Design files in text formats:
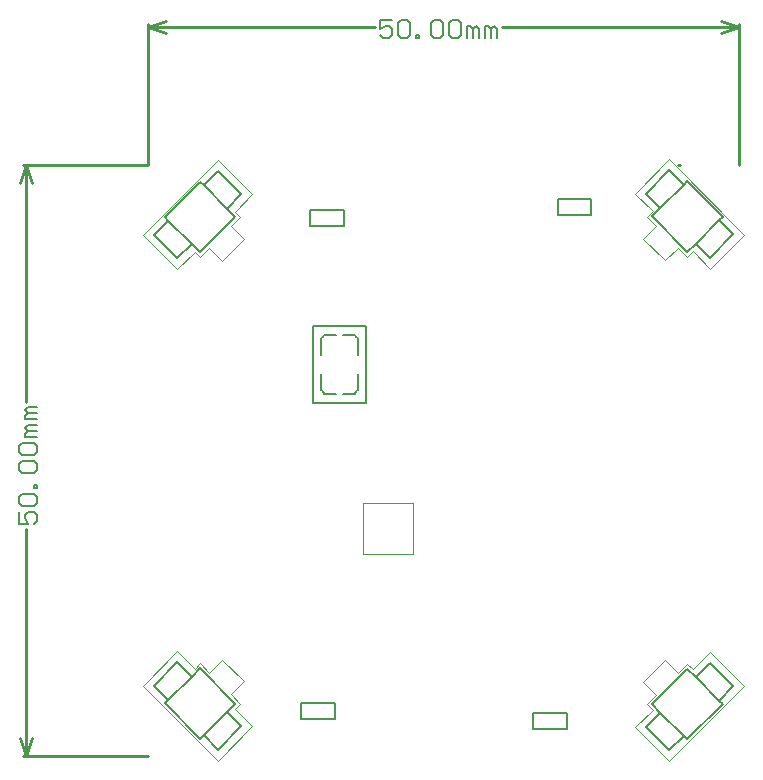
<source format=gm1>
G04*
G04 #@! TF.GenerationSoftware,Altium Limited,Altium Designer,18.1.1 (9)*
G04*
G04 Layer_Color=16711935*
%FSLAX23Y23*%
%MOIN*%
G70*
G01*
G75*
%ADD10C,0.008*%
%ADD15C,0.005*%
%ADD16C,0.006*%
%ADD17C,0.010*%
%ADD90C,0.002*%
D10*
X1903Y184D02*
X1950Y231D01*
X1872Y309D02*
X1950Y231D01*
X1825Y262D02*
X1872Y309D01*
X1737Y18D02*
X1784Y66D01*
X1659Y96D02*
X1737Y18D01*
X1659Y96D02*
X1706Y144D01*
X1679Y172D02*
X1706Y144D01*
X1784Y66D01*
X1796Y55D01*
X1914Y173D01*
X1903Y184D02*
X1914Y173D01*
X1825Y262D02*
X1903Y184D01*
X1797Y290D02*
X1825Y262D01*
X1679Y172D02*
X1797Y290D01*
X184Y68D02*
X231Y20D01*
X309Y98D01*
X262Y146D02*
X309Y98D01*
X18Y233D02*
X66Y186D01*
X18Y233D02*
X96Y311D01*
X144Y264D01*
X172Y292D01*
X66Y186D02*
X144Y264D01*
X55Y175D02*
X66Y186D01*
X55Y175D02*
X173Y57D01*
X184Y68D01*
X262Y146D01*
X290Y174D01*
X172Y292D02*
X290Y174D01*
X18Y1736D02*
X66Y1783D01*
X18Y1736D02*
X96Y1658D01*
X144Y1705D01*
X184Y1902D02*
X231Y1949D01*
X309Y1871D01*
X262Y1824D02*
X309Y1871D01*
X262Y1824D02*
X290Y1796D01*
X184Y1902D02*
X262Y1824D01*
X173Y1913D02*
X184Y1902D01*
X55Y1795D02*
X173Y1913D01*
X55Y1795D02*
X66Y1783D01*
X144Y1705D01*
X172Y1678D01*
X290Y1796D01*
X1737Y1951D02*
X1784Y1904D01*
X1659Y1873D02*
X1737Y1951D01*
X1659Y1873D02*
X1706Y1826D01*
X1903Y1785D02*
X1950Y1738D01*
X1872Y1660D02*
X1950Y1738D01*
X1825Y1707D02*
X1872Y1660D01*
X1797Y1680D02*
X1825Y1707D01*
X1903Y1785D01*
X1914Y1797D01*
X1796Y1915D02*
X1914Y1797D01*
X1784Y1904D02*
X1796Y1915D01*
X1706Y1826D02*
X1784Y1904D01*
X1679Y1798D02*
X1706Y1826D01*
X1679Y1798D02*
X1797Y1680D01*
D15*
X688Y1404D02*
X692Y1395D01*
X700Y1392D01*
Y1219D02*
X692Y1215D01*
X688Y1207D01*
X574Y1392D02*
X582Y1395D01*
X586Y1404D01*
Y1207D02*
X582Y1215D01*
X574Y1219D01*
X649Y1404D02*
X688D01*
X700Y1337D02*
Y1392D01*
Y1219D02*
Y1274D01*
X649Y1207D02*
X688D01*
X586Y1404D02*
X625D01*
X574Y1337D02*
Y1392D01*
Y1219D02*
Y1274D01*
X586Y1207D02*
X625D01*
X548Y1177D02*
Y1433D01*
Y1177D02*
X726D01*
Y1433D01*
X548D02*
X726D01*
D16*
X652Y1767D02*
Y1819D01*
X540Y1767D02*
X652D01*
X540D02*
Y1819D01*
X652D01*
X1477Y1803D02*
Y1855D01*
X1365Y1803D02*
X1477D01*
X1365D02*
Y1855D01*
X1477D01*
X510Y123D02*
Y175D01*
X622D01*
Y123D02*
Y175D01*
X510Y123D02*
X622D01*
X1282Y89D02*
Y141D01*
X1394D01*
Y89D02*
Y141D01*
X1282Y89D02*
X1394D01*
X813Y2454D02*
X773D01*
Y2424D01*
X793Y2434D01*
X803D01*
X813Y2424D01*
Y2404D01*
X803Y2394D01*
X783D01*
X773Y2404D01*
X833Y2444D02*
X843Y2454D01*
X863D01*
X873Y2444D01*
Y2404D01*
X863Y2394D01*
X843D01*
X833Y2404D01*
Y2444D01*
X893Y2394D02*
Y2404D01*
X903D01*
Y2394D01*
X893D01*
X943Y2444D02*
X953Y2454D01*
X973D01*
X983Y2444D01*
Y2404D01*
X973Y2394D01*
X953D01*
X943Y2404D01*
Y2444D01*
X1003D02*
X1013Y2454D01*
X1033D01*
X1043Y2444D01*
Y2404D01*
X1033Y2394D01*
X1013D01*
X1003Y2404D01*
Y2444D01*
X1063Y2394D02*
Y2434D01*
X1073D01*
X1083Y2424D01*
Y2394D01*
Y2424D01*
X1093Y2434D01*
X1103Y2424D01*
Y2394D01*
X1123D02*
Y2434D01*
X1133D01*
X1143Y2424D01*
Y2394D01*
Y2424D01*
X1153Y2434D01*
X1163Y2424D01*
Y2394D01*
X-431Y813D02*
Y773D01*
X-401D01*
X-411Y793D01*
Y803D01*
X-401Y813D01*
X-381D01*
X-371Y803D01*
Y783D01*
X-381Y773D01*
X-421Y833D02*
X-431Y843D01*
Y863D01*
X-421Y873D01*
X-381D01*
X-371Y863D01*
Y843D01*
X-381Y833D01*
X-421D01*
X-371Y893D02*
X-381D01*
Y903D01*
X-371D01*
Y893D01*
X-421Y943D02*
X-431Y953D01*
Y973D01*
X-421Y983D01*
X-381D01*
X-371Y973D01*
Y953D01*
X-381Y943D01*
X-421D01*
Y1003D02*
X-431Y1013D01*
Y1033D01*
X-421Y1043D01*
X-381D01*
X-371Y1033D01*
Y1013D01*
X-381Y1003D01*
X-421D01*
X-371Y1063D02*
X-411D01*
Y1073D01*
X-401Y1083D01*
X-371D01*
X-401D01*
X-411Y1093D01*
X-401Y1103D01*
X-371D01*
Y1123D02*
X-411D01*
Y1133D01*
X-401Y1143D01*
X-371D01*
X-401D01*
X-411Y1153D01*
X-401Y1163D01*
X-371D01*
D17*
X1765Y1969D02*
X1772D01*
X0Y2430D02*
X60Y2450D01*
X0Y2430D02*
X60Y2410D01*
X1909D02*
X1969Y2430D01*
X1909Y2450D02*
X1969Y2430D01*
X0D02*
X757D01*
X1179D02*
X1969D01*
X0Y1969D02*
Y2440D01*
X1969Y1969D02*
Y2440D01*
X-407Y1969D02*
X-387Y1909D01*
X-427D02*
X-407Y1969D01*
X-427Y60D02*
X-407Y0D01*
X-387Y60D01*
X-407Y1179D02*
Y1969D01*
Y0D02*
Y757D01*
X-417Y1969D02*
X0D01*
X-417Y0D02*
X0D01*
D90*
X1650Y246D02*
X1693Y203D01*
X1663Y172D02*
X1693Y203D01*
X1663Y172D02*
X1681Y154D01*
X1622Y96D02*
X1681Y154D01*
X1622Y96D02*
X1736Y-18D01*
X1987Y232D01*
X1873Y346D02*
X1987Y232D01*
X1814Y288D02*
X1873Y346D01*
X1796Y306D02*
X1814Y288D01*
X1766Y275D02*
X1796Y306D01*
X1722Y318D02*
X1766Y275D01*
X1650Y246D02*
X1722Y318D01*
X203Y277D02*
X246Y320D01*
X172Y308D02*
X203Y277D01*
X154Y290D02*
X172Y308D01*
X96Y348D02*
X154Y290D01*
X-18Y234D02*
X96Y348D01*
X-18Y234D02*
X232Y-16D01*
X346Y98D01*
X288Y156D02*
X346Y98D01*
X288Y156D02*
X306Y174D01*
X275Y205D02*
X306Y174D01*
X275Y205D02*
X318Y248D01*
X246Y320D02*
X318Y248D01*
X275Y1765D02*
X318Y1722D01*
X275Y1765D02*
X306Y1795D01*
X288Y1813D02*
X306Y1795D01*
X288Y1813D02*
X346Y1872D01*
X232Y1986D02*
X346Y1872D01*
X-18Y1735D02*
X232Y1986D01*
X-18Y1735D02*
X96Y1621D01*
X154Y1680D01*
X172Y1662D01*
X203Y1692D01*
X246Y1649D01*
X318Y1722D01*
X1722Y1651D02*
X1766Y1694D01*
X1796Y1664D01*
X1814Y1682D01*
X1873Y1623D01*
X1987Y1737D01*
X1736Y1988D02*
X1987Y1737D01*
X1622Y1874D02*
X1736Y1988D01*
X1622Y1874D02*
X1681Y1815D01*
X1663Y1797D02*
X1681Y1815D01*
X1663Y1797D02*
X1693Y1767D01*
X1650Y1723D02*
X1693Y1767D01*
X1650Y1723D02*
X1722Y1651D01*
X714Y672D02*
Y841D01*
X883D01*
Y672D02*
Y841D01*
X714Y672D02*
X883D01*
M02*

</source>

**To do:**
In the records above, take every line from the opening one through the line with "X231Y20D01*" and repeat it exactly; pictures are not part of the copy.

**Result:**
<source format=gm1>
G04*
G04 #@! TF.GenerationSoftware,Altium Limited,Altium Designer,18.1.1 (9)*
G04*
G04 Layer_Color=16711935*
%FSLAX23Y23*%
%MOIN*%
G70*
G01*
G75*
%ADD10C,0.008*%
%ADD15C,0.005*%
%ADD16C,0.006*%
%ADD17C,0.010*%
%ADD90C,0.002*%
D10*
X1903Y184D02*
X1950Y231D01*
X1872Y309D02*
X1950Y231D01*
X1825Y262D02*
X1872Y309D01*
X1737Y18D02*
X1784Y66D01*
X1659Y96D02*
X1737Y18D01*
X1659Y96D02*
X1706Y144D01*
X1679Y172D02*
X1706Y144D01*
X1784Y66D01*
X1796Y55D01*
X1914Y173D01*
X1903Y184D02*
X1914Y173D01*
X1825Y262D02*
X1903Y184D01*
X1797Y290D02*
X1825Y262D01*
X1679Y172D02*
X1797Y290D01*
X184Y68D02*
X231Y20D01*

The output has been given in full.